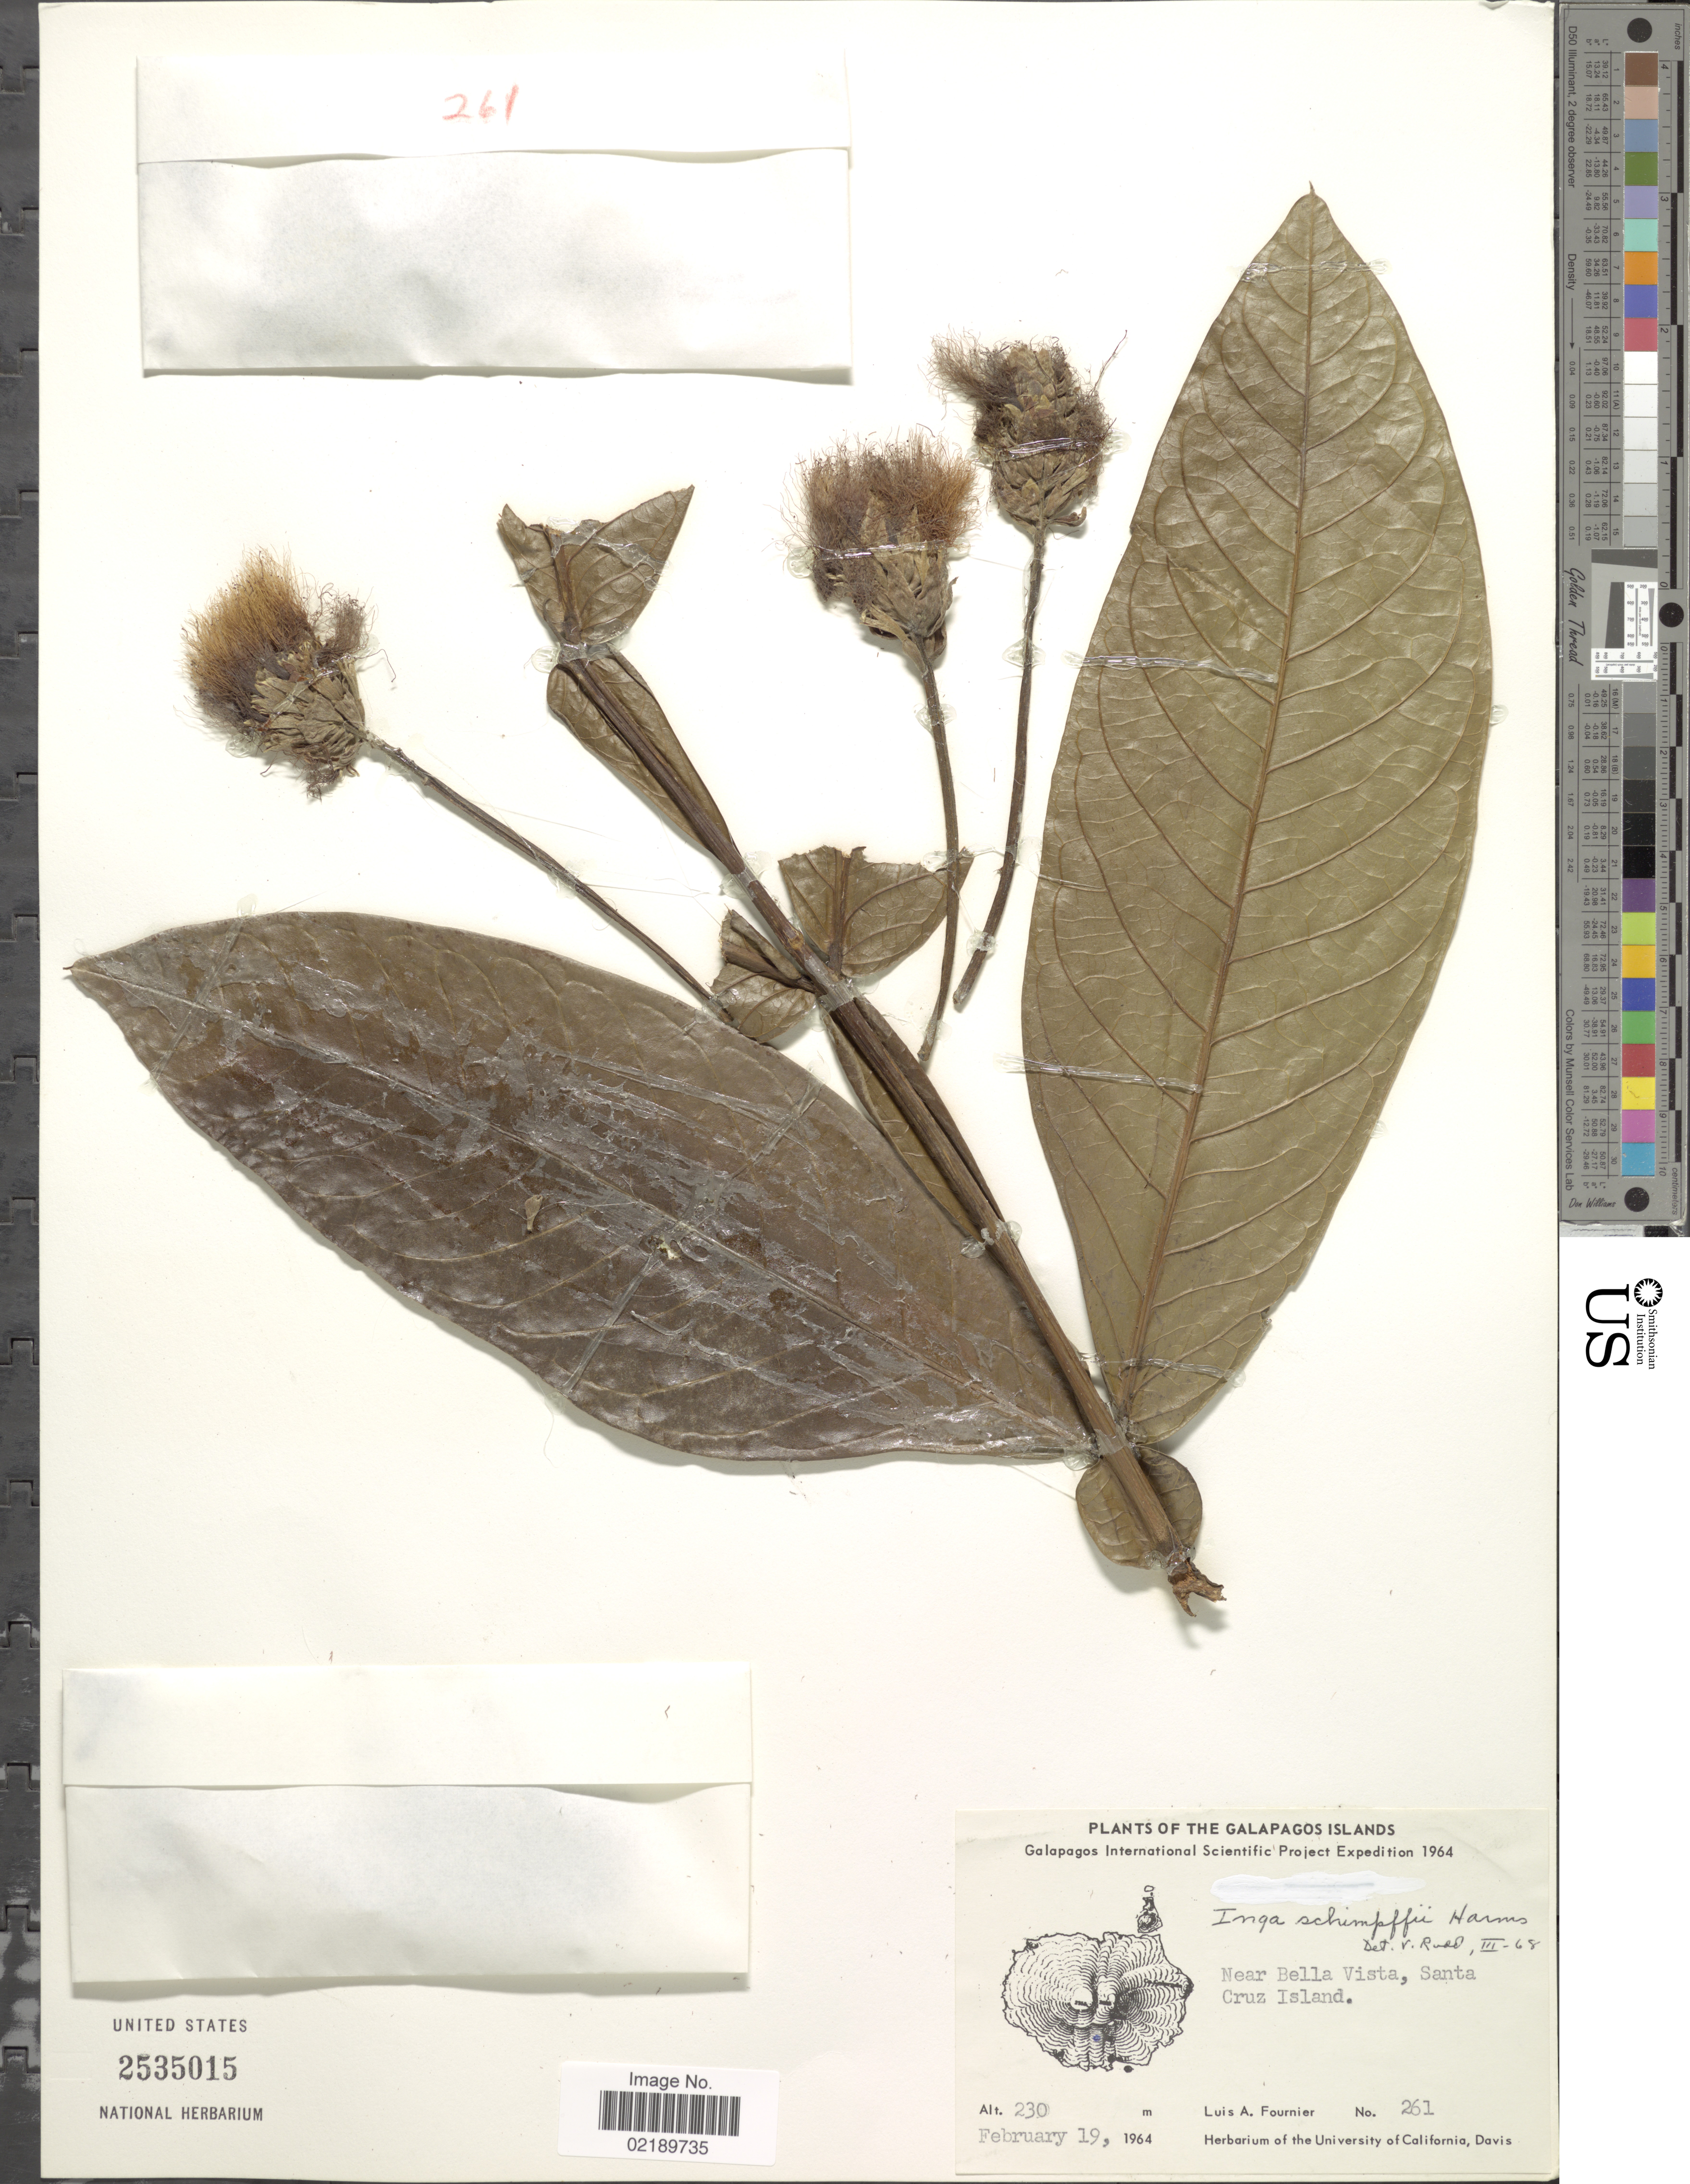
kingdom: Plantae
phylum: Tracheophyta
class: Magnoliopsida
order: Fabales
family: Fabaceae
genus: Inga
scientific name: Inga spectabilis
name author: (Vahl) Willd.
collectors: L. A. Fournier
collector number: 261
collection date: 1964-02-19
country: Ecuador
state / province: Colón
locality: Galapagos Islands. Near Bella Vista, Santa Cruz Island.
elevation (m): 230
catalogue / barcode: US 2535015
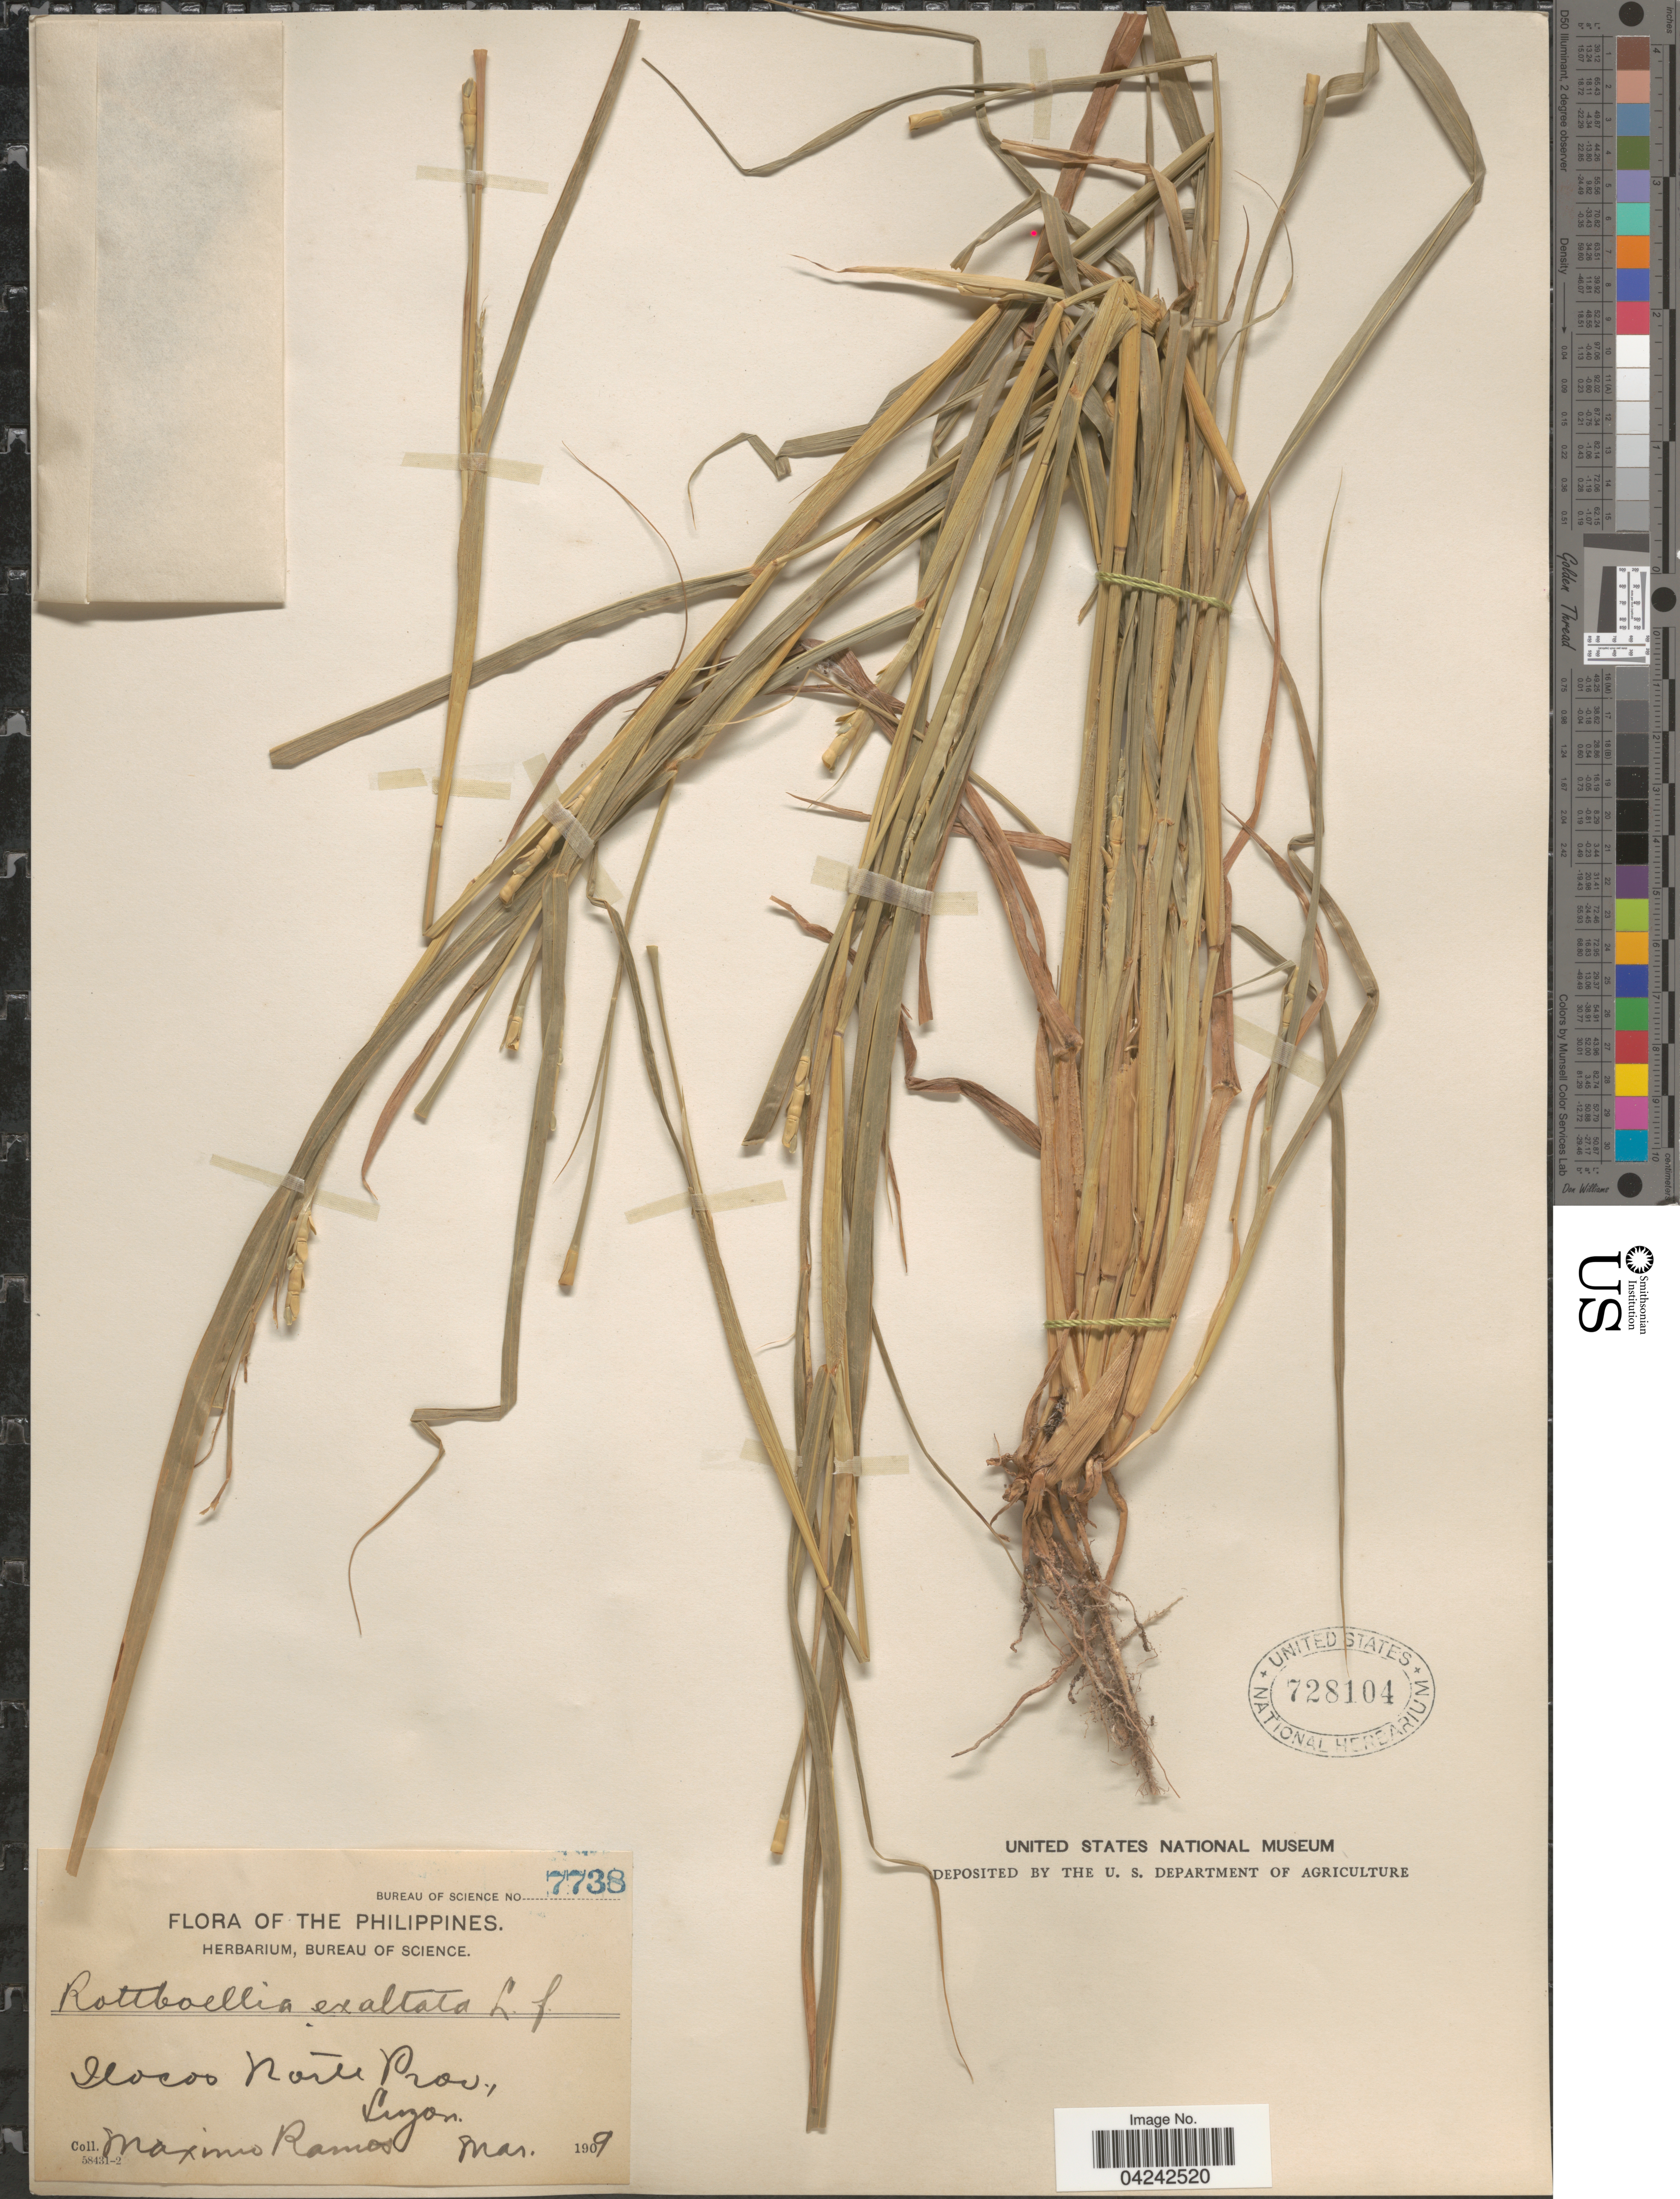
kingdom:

......

Please copy the items above, swapping each "locality" for "site" and changing nothing else. Leave the pictures out.

kingdom: Plantae
phylum: Tracheophyta
class: Magnoliopsida
order: Fabales
family: Fabaceae
genus: Inga
scientific name: Inga spectabilis
name author: (Vahl) Willd.
collectors: L. A. Fournier
collector number: 261
collection date: 1964-02-19
country: Ecuador
state / province: Colón
site: Galapagos Islands. Near Bella Vista, Santa Cruz Island.
elevation (m): 230
catalogue / barcode: US 2535015
kingdom:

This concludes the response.